Work to complete: Where the word "RelNode" occurs in a line of the listing below, copy that line.

Records supplied:
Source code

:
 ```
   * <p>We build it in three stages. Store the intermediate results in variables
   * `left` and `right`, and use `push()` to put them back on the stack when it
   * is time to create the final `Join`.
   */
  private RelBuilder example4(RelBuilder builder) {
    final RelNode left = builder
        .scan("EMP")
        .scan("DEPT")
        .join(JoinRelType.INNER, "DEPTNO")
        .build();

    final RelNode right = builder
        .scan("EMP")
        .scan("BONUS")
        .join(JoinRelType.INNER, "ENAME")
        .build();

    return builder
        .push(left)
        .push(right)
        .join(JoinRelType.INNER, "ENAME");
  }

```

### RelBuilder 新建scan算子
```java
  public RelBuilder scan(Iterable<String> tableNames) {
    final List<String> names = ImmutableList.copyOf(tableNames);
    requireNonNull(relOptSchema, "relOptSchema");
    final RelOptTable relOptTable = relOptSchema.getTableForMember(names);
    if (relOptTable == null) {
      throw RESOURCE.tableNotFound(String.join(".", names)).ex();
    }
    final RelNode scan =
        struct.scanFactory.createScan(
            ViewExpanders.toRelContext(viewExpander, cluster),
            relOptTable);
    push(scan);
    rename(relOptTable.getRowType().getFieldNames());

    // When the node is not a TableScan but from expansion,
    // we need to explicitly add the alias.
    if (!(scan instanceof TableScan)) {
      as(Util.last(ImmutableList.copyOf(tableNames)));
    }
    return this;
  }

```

Finished task:
    final RelNode left = builder
    final RelNode right = builder
    final RelNode scan =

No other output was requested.